WRITTEN PROBLEM 1: In the mailing-list reply about converting UTF-8 to UCS-2, recast the paragraph that begins "In Java, UTF-8, like all non-UCS-2 encodings" as a short bulleted list that keeps its main facts.
WRITTEN PROBLEM 2: Write the next part of the mailing-list reply on UTF-8 to UCS-2 conversion, starting after its final sentence.
## start SELECTED EXCERPT
RE: utf-8 to ucs-2

From: Addison Phillips [wM] (aphillips@webmethods.com)
Date: Wed Jun 19 2002 - 11:26:31 EDT

Previous message: Stefan Persson: "Re: What are the default CJK encodings for Windows?"
In reply to: Michael \(michka\) Kaplan: "Re: utf-8 to ucs-2"
Messages sorted by: [ date ] [ thread ] [ subject ] [ author ] [ attachment ]
Mail actions: [ respond to this message ] [ mail a new topic ]

I can't second MichKa's advice enough: don't lie to your database!

As for your problem with Java, it's pretty straightforward.

The issue here is that your UTF-8 bytes are probably stored as separate characters in the nvarchar column. Let's take an example:

The Euro symbol (U+20AC) is 0xE2 0x82 0xAC in UTF-8. When these bytes were stored in the database, they were probably stored as separate characters, e.g. U+00E2 U+0082 U+00AC.

When you retrieve these using Java via JDBC, you will get a String object. A String object is always encoded as UCS-2 (UTF-16), so the characters are U+00E2 U+0082 U+00AC. This means that SQL Server nvarchar uses the same representation as Java String, which is lucky, because the bytes won't have "moved around" due to differences in encoding between Java and the database.

In Java, UTF-8, like all non-UCS-2 encodings, is treated as a byte[]. What you want to do is turn the UCS-2 characters in your String into a UTF-8 byte[] and then that byte[] back into a string. What you need is a transformation that won't move any of the bytes around. There is an encoding that maps 0->FF linearly from Unicode. It's ISO-8859-1 (Latin-1).

So your code should look something like this:

try {
   String ucs2String = new String(dbString.getBytes("ISO8859_1"), "UTF-8");
} catch (UnsupportedEncodingException uex) {
   // encoding not supported, should never get here
} catch (IOException iox) {
  // you will get here if the original sequence wasn't UTF-8 or ASCII
}

The String getBytes method uses the supplied encoding to convert the String to a byte[]. In this case, the byte[] contains 0xE2 0x82 0xAC (the original UTF-8 bytes). The string constructor shown then uses the UTF-8 encoding to interpret the bytes, returning a new String containing just one character (U+20AC in this case).

Hope that helps.

Addison

Addison P. Phillips
Globalization Architect / Manager, Globalization Engineering
webMethods, Inc. 432 Lakeside Drive, Sunnyvale, CA
+1 408.962.5487 (phone) +1 408.210.3659 (mobile)
-------------------------------------------------
Internationalization is an architecture. It is not a feature.

> -----Original Message-----
> From: unicode-bounce@unicode.org
> [mailto:unicode-bounce@unicode.org]On Behalf Of Michael (michka) Kaplan
> Sent: 2002年6月18日 23:40
> To: unicode@unicode.org
> Subject: Re: utf-8 to ucs-2
>
>
> On the whole, it is really a *bad* idea to store UTF-8 data in an MSSQLS
> nvarchar column. The only thing I would really suggest is that you get the
> data out via whatever means you used to get it in, then make some quick
> MultiByteToWideChar calls to convert the data.
## end SELECTED EXCERPT
## start RECORD EXTRACTS
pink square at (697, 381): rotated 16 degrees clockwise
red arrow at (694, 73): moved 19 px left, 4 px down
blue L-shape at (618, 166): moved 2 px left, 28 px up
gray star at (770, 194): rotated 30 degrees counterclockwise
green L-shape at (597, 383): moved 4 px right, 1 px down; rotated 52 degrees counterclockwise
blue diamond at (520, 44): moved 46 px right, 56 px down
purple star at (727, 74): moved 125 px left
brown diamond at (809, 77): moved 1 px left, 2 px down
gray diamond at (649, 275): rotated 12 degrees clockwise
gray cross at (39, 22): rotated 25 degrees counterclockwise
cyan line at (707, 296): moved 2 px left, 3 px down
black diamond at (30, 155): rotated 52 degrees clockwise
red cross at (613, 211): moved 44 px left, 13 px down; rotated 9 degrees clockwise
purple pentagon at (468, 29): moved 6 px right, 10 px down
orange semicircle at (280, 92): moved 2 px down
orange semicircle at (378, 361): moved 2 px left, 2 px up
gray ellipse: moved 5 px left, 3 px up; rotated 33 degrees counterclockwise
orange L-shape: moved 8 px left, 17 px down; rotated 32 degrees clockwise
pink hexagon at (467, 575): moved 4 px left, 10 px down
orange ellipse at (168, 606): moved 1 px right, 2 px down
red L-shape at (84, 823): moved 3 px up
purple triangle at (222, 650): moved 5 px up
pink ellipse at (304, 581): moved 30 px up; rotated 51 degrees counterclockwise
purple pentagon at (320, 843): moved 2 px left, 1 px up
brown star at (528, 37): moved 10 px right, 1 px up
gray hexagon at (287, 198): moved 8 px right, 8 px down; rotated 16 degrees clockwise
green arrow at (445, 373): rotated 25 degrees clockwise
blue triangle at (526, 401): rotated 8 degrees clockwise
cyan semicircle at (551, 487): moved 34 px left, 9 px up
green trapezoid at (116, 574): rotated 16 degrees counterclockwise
## end RECORD EXTRACTS
WRITTEN ANSWER 1:
- Java treats UTF-8, like every non-UCS-2 encoding, as a byte[].
- The goal is to turn the UCS-2 characters in the String into a UTF-8 byte[], then turn that byte[] back into a string.
- This requires a transformation that leaves every byte in place.
- ISO-8859-1 (Latin-1) is such an encoding, because it maps 0 to FF linearly from Unicode.

WRITTEN ANSWER 2:
>
> SQL Server itself does not provide tools here -- this is the
> disadvantage of
> lying to a database engine (you can't expect much help from it later!).
>
>
> MichKa
>
> Michael Kaplan
> Trigeminal Software, Inc. -- http://www.trigeminal.com/
>
>
> ----- Original Message -----
> From: "Paul Hastings" <paul@tei.or.th>
> To: <unicode@unicode.org>
> Sent: Tuesday, June 18, 2002 10:55 PM
> Subject: utf-8 to ucs-2
>
>
> > since there were so many translation questions this week i
> > guess one more won't hurt. i have a bunch of text data,
> > utf-8 encoded, stored in sql server nvarchar columns.
> > data was inserted using coldfusion 5 which really didn't
> > support unicode (hence the utf-8 encoding). i now need
> > to xfer this data to a cfmx (coldfusion 6) system that
> > wants ucs-2 encoding (cf is now java based & uses
> > merant jdbc drivers).
> >
> > i've been playing around with java string class getBytes
> > method but i can't seem to get it to understand that the
> > input really is utf-8 (yes, i'm a java novice).
> >
> > would anyone point me towards some info/resources
> > that might help? any advice/suggestions also welcome.
> >
> > thanks.
> > ----------------------------------------------------
> > Paul Hastings paul@tei.or.th
> > Director Environmental Information Center
> > Thailand Environment Institute
> > Member Team Macromedia (Allaire)
> > http://www.tei.or.th/eic ---------------------------
> >
> >
> >
> >
>
>
>

Previous message: Stefan Persson: "Re: What are the default CJK encodings for Windows?"
In reply to: Michael \(michka\) Kaplan: "Re: utf-8 to ucs-2"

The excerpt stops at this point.